Tysha Ikenasio
- Born: 13 September 1997 (age 28) Auckland, New Zealand
- Height: 1.65 m (5 ft 5 in)
- Weight: 70 kg (154 lb)

Rugby union career

National sevens team
- Years: Team / Comps
- 2022–24: New Zealand / 19
- Rugby league career

Playing information
- Position: Centre
Club
| Years | Team | Pld | T | G | FG | P |
| 2025– | New Zealand Warriors | 8 | 2 | 0 | 0 | 8 |
Representative
| Years | Team | Pld | T | G | FG | P |
| 2025– | New Zealand | 2 | 1 | 0 | 0 | 4 |
- As of 9 November 2025
- Medal record
Women's rugby sevens
Representing New Zealand
Olympic Games
| Gold medal – first place | 2024 Paris | Team competition |

= Tysha Ikenasio =

NZ international rugby sevens & league player (born 1997)

Tysha Ikenasio (born 13 September 1997) is a New Zealand rugby sevens and rugby league player. She has also represented New Zealand in tag and touch rugby.

==Early life==
Tysha Ikenasio was born on 13 September 1997 in Auckland. She attended Sancta Maria College in Auckland and played netball and touch rugby representatively. She competed for New Zealand at the 2015 Touch World Cup in Australia.
It was while in Year 12 at the college that she played her first sevens rugby when the school established their first girls sevens team in 2014.
Prior to finishing her education in 2015 she was twice co-winner of the Middle School Sportswoman of the Year and twice Senior School Sportswoman of the Year.

==Career==
Ikenasio played sevens professionally in Japan for five years, she played for the Tokyo Phoenix for two years before moving to the Nagato Blue Angels.

The onset of the Covid-19 pandemic brought an end to the Japanese competition and so Ikenasio returned to New Zealand. With little opportunities to play rugby, she played rugby league for a season with the Richmond Roses in the Auckland premiership.

The only chance to play sevens rugby during this period was when she was asked by co-coach Rocky Khan to play for Moana Pasifika in the 2021 Takiwhitu Tuturu Sevens in Wellington.

===New Zealand sevens===
In 2022 while working full time as a personal trainer she was approached by Cory Sweeney and as a result obtained a position on the Black Ferns Sevens Development Team.
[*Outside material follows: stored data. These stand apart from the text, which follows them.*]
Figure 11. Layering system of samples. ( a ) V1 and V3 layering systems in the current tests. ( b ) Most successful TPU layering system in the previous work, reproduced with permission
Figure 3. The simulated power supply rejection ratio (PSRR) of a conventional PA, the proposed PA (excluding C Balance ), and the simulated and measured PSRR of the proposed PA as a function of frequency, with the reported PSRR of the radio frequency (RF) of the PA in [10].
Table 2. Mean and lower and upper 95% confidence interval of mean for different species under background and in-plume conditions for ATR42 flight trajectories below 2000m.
She played for the Black Ferns Pango team at the 2022 Oceania Sevens at Pukekohe. She was named as a non-travelling reserve for the Black Ferns Sevens squad for the 2022 Commonwealth Games in Birmingham.
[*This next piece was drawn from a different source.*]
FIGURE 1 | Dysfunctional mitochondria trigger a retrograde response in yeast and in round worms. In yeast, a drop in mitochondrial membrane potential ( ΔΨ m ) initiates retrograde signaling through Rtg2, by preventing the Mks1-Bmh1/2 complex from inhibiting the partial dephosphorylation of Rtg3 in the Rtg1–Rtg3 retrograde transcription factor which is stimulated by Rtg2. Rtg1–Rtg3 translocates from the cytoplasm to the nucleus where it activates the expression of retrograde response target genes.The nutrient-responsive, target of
=== 2023 Premier Rugby Sevens ===
In May 2023, Ikenasio revealed she was going to play Premier Rugby Sevens in the United States during the New Zealand sevens off-season. Ikenasio signed with the Texas Team, suiting up alongside Black Ferns teammate, Alena Saili.

Ikenasio ended the year totaling, 15 carries, 10 points, nine tackles, two tries, and two steals. Team went 1-3 throughout the season picking up their lone win at Highmark Stadium in Pittsburgh, Pa. against the Pittsburgh Steeltoes. Texas dominated Pittsburgh, shutting them out 29-0.
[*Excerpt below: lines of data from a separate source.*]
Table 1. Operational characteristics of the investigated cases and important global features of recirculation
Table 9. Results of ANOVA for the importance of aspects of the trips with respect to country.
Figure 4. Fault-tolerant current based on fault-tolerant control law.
Ikenasio tallied one try in the Eastern Conference Kickoff at Q2 Stadium in Austin, Tx. At this event, the Team went 0-2 falling to the New York Locals and the Steeltoes.

She scored her second try at the Eastern Conference Finals in Pittsburgh where the squad went 1-1, falling to the Southern Headliners by one point and topping the Steeltoes.

=== 2023-24 ===
She retained her contact with the Zealand Black Ferns Sevens though the 2023-2024 season.
She was a travelling reserve for the New Zealand Women's Rugby Sevens team that won the gold medal in the rugby sevens competition at the Paris Olympics

===Move to the Warriors===
In December 2024 Ikenasio signed a three year contract to play rugby league in the NRLW for the New Zealand Warriors team commencing in 2025.